Except, of course, it’s not.

A Blueprint for Terminating Employees in Alberta

While it would be nice to have blueprint for terminating an employee for just cause, it isn't really something that can be done without fear because the reality is, someone can always sue. It’s possible, of course, and Alberta’s Employment Standards Code tells you roughly when and how you can do it. But it’s not as easy as American sitcoms might make you think.

How to know if you have a case? The fundamental, underlying notion about just cause in the legal sense is that it has to involve serious, culpable conduct of an employee. That means that to be “just,” the cause has to be very serious – a minor performance deficiency does not justify termination, and a major one probably doesn’t either. The employee’s stumble has to be huge. The act has to be “culpable,” too, which means “It was an accident!” actually does function as a get-out-of-jail-free card.

So, something seriously bad and done on purpose gets you part of the way there, but nowhere near the finish line. Even when you're looking at a serious act like glaring insubordination or the physical assault of a manager, while it may constitute just cause, it isn't necessarily immediately just cause. In other words, justifying the summary dismissal of a person without a penny of compensation is a fairly high hurdle to meet.

OK, we get it, not easy. But possible, right?

Yes, but it requires a lot of legwork. If an employer’s lawyer gives just cause a nod, it’s the beginning of operation cover-your-behind. The lawyer will ask for records and documents galore, including statements from other employees or witnesses to the incident.
Good to know: under most circumstances, a terminated employee has up to two years to sue.

When Employees Violate Their Employment Contract

Now here’s the really tough part, and the point most employers flub. The employee does something purposefully terrible that clearly violates the employment contract. You call the lawyer for advice. The lawyer agrees. And then asks, “When did this happen? And what has the employee been doing since then?”

If the answer to the first question is three days or three weeks ago, and the employee is still working, you’ve probably shot yourself in the foot. After all, how are you going to explain that to a judge?

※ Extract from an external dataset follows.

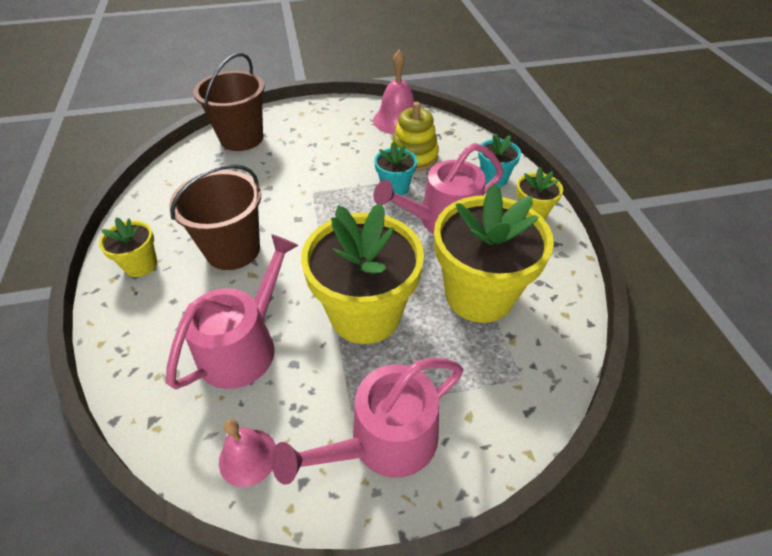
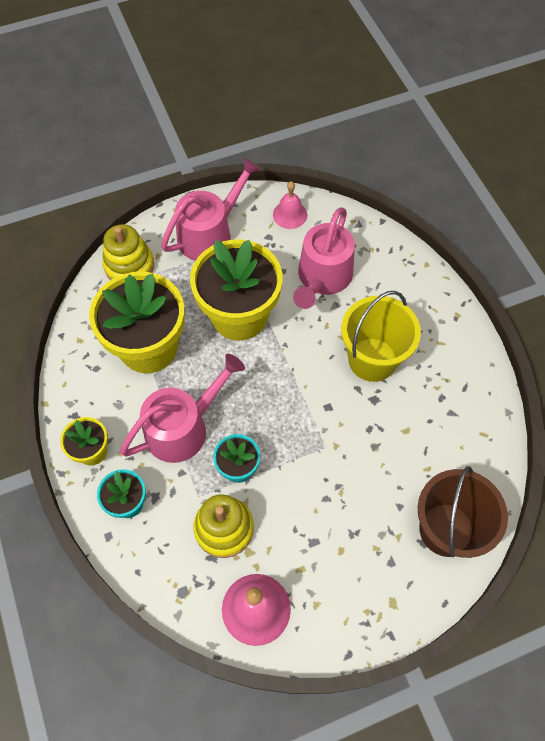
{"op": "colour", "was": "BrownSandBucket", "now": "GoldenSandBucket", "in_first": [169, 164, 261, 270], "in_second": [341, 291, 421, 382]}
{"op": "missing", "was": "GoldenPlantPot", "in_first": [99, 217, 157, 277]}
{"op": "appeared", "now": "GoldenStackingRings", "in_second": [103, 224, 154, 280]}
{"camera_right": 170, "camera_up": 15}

But … we had to investigate! Sure, you did, and good for you. But while you’re investigating, make the employee stay home (with pay), because every moment they stay on the job after the “possible just cause” incident weakens your case.

So does being too nice. It's great to reward good performance, but employers also need to be pointing out - and documenting - bad behavior as well, especially when it happens again and again.

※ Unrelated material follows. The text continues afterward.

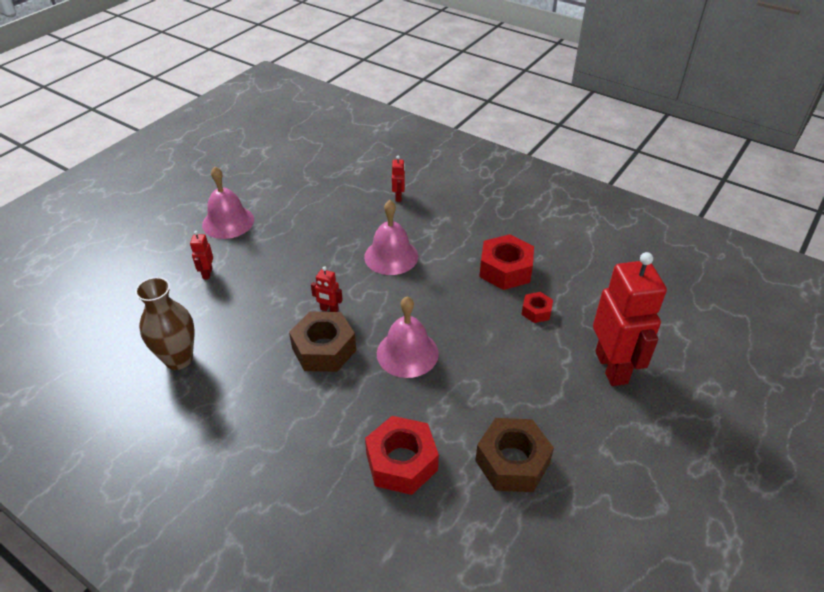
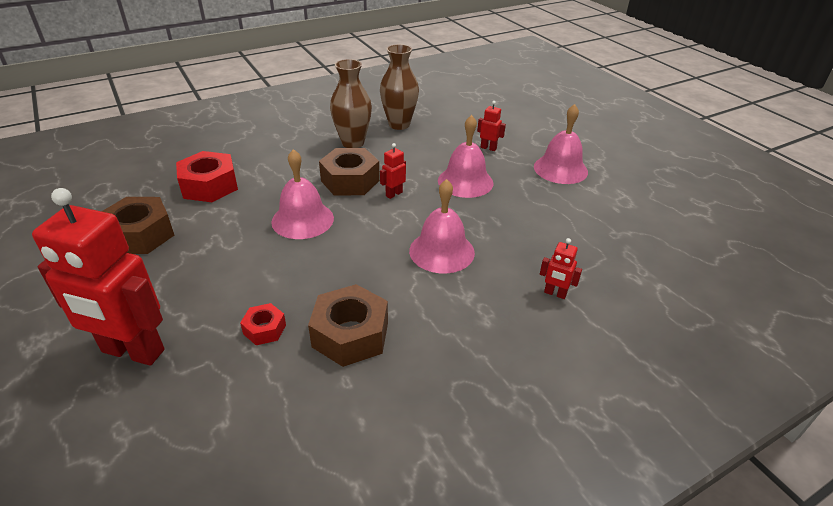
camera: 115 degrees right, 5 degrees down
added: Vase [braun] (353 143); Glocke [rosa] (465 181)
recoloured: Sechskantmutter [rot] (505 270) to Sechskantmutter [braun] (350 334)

When an Employee Is Incompetent

That’s what makes firing with just cause for incompetence nearly impossible. In most situations when an employer wants to get rid of a badly performing employee, the incompetence isn’t a new thing. So, if employers haven't managed the situation properly all along, they likely won't have the documentation to prove the employee's poor performance.

At that stage, many employers thrown in the just cause towel and choose to ante up however many weeks’ pay the Employment Standards Code prescribes.

The moral of the story: if you’re going to fire for incompetence, do it sooner rather than later, and preferably while the employee is on probation, during which time no notice is needed for termination. But tread carefully here: an employee isn’t automatically on probation just because she’s new, or because you think she’s on probation. The probationary period and what it entails needs to be spelled out in the employment contract.

Often, employers will choose to put up some money even if they have just cause in order to leave the employee with some goodwill - and the employer with a sense of assurance they won't come after them later.

The Alberta Human Rights Commission, of course, is the watchdog that ensures just cause or other forms of employment termination don’t violate the Alberta Human Rights Act. Few employers set out to violate the act or discriminate, but there are certain areas that may trip them up. In particular, situations that involve addictions and the extent to which employers need to accommodate employees with addictions may require specialized legal advice before you hand out that pink slip. After all, better safe than sorry.